La rabbin juive américaine Jill Jacobs, directrice de l’ONG internationale spécialisée dans la défense des droits de l’homme Truah et éminente critique du gouvernement israélien, a dénoncé la décision d’ILGA sur le réseau social X.
« Cette décision ne va pas arrêter la guerre ou protéger les droits des personnes LGBTQ, y compris des Palestiniens », a-t-elle écrit. « Cela ne fait que punir les personnes qui se battent pour la sécurité et l’égalité. L’ILGA a des membres dans d’autres pays qui enfreignent les droits de l’homme. Israël ne devrait pas être traité différemment. »
Aux Etats-Unis, des politiciens non juifs ont eux aussi critiqué cette décision.
« Empêcher une organisation LGBTQ israélienne d’être membre d’une organisation mondiale dont le but est de faire progresser les droits LGBTQ ne fait rien pour la paix, la justice ou la cause palestinienne », a tweeté le Représentant démocrate de Californie Ro Khanna. « Au contraire, cela ne fait que marginaliser davantage les voix progressistes en Israël. »
ILGA World a annoncé sa décision en amont de sa prochaine conférence en Afrique du Sud, là où, a expliqué l’ONG dans son communiqué, « nous repensons à l’apartheid et au colonialisme qu’a connus l’Afrique du Sud : l’idée-même de voter sur le principe d’une telle candidature dans ce pays aurait été en contradiction avec la solidarité sans équivoque envers le peuple palestinien ».

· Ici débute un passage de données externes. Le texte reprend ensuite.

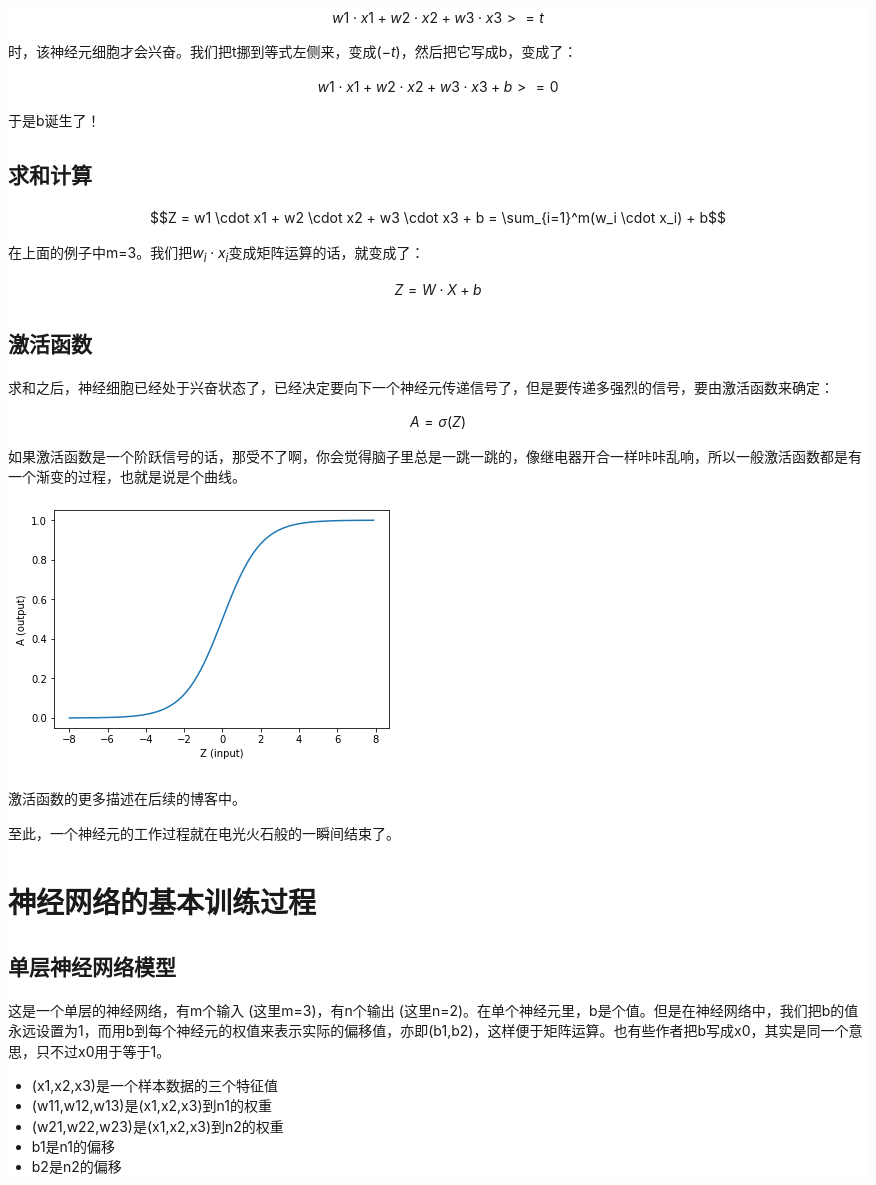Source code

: $$w1 \cdot x1 + w2 \cdot x2 + w3 \cdot x3 >= t$$

时，该神经元细胞才会兴奋。我们把t挪到等式左侧来，变成$(-t)$，然后把它写成b，变成了：

$$w1 \cdot x1 + w2 \cdot x2 + w3 \cdot x3 + b >= 0$$

于是b诞生了！

## 求和计算

$$Z = w1 \cdot x1 + w2 \cdot x2 + w3 \cdot x3 + b = \sum_{i=1}^m(w_i \cdot x_i) + b$$

在上面的例子中m=3。我们把$w_i \cdot x_i$变成矩阵运算的话，就变成了：

$$Z = W \cdot X + b$$

## 激活函数

求和之后，神经细胞已经处于兴奋状态了，已经决定要向下一个神经元传递信号了，但是要传递多强烈的信号，要由激活函数来确定：

$$A=\sigma{(Z)}$$

如果激活函数是一个阶跃信号的话，那受不了啊，你会觉得脑子里总是一跳一跳的，像继电器开合一样咔咔乱响，所以一般激活函数都是有一个渐变的过程，也就是说是个曲线。

<img src=".\Images\1\activation.png">

激活函数的更多描述在后续的博客中。

至此，一个神经元的工作过程就在电光火石般的一瞬间结束了。

# 神经网络的基本训练过程

## 单层神经网络模型

这是一个单层的神经网络，有m个输入 (这里m=3)，有n个输出 (这里n=2)。在单个神经元里，b是个值。但是在神经网络中，我们把b的值永远设置为1，而用b到每个神经元的权值来表示实际的偏移值，亦即(b1,b2)，这样便于矩阵运算。也有些作者把b写成x0，其实是同一个意思，只不过x0用于等于1。

- (x1,x2,x3)是一个样本数据的三个特征值
- (w11,w12,w13)是(x1,x2,x3)到n1的权重
- (w21,w22,w23)是(x1,x2,x3)到n2的权重
- b1是n1的偏移
- b2是n2的偏移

L’Afrique du Sud est l’un des pays les plus critiques d’Israël au niveau international. Il a porté plainte pour génocide – accusation que Jérusalem rejette – contre Israël devant la Cour internationale de justice et menacé de poursuivre en justice les ressortissants sud-africains qui servent au sein de Tsahal, ce que font nombre de jeunes adultes juifs d’Afrique du Sud.
Le gouvernement sud-africain a par ailleurs accueilli un dirigeant du Hamas en visite officielle après le 7 octobre.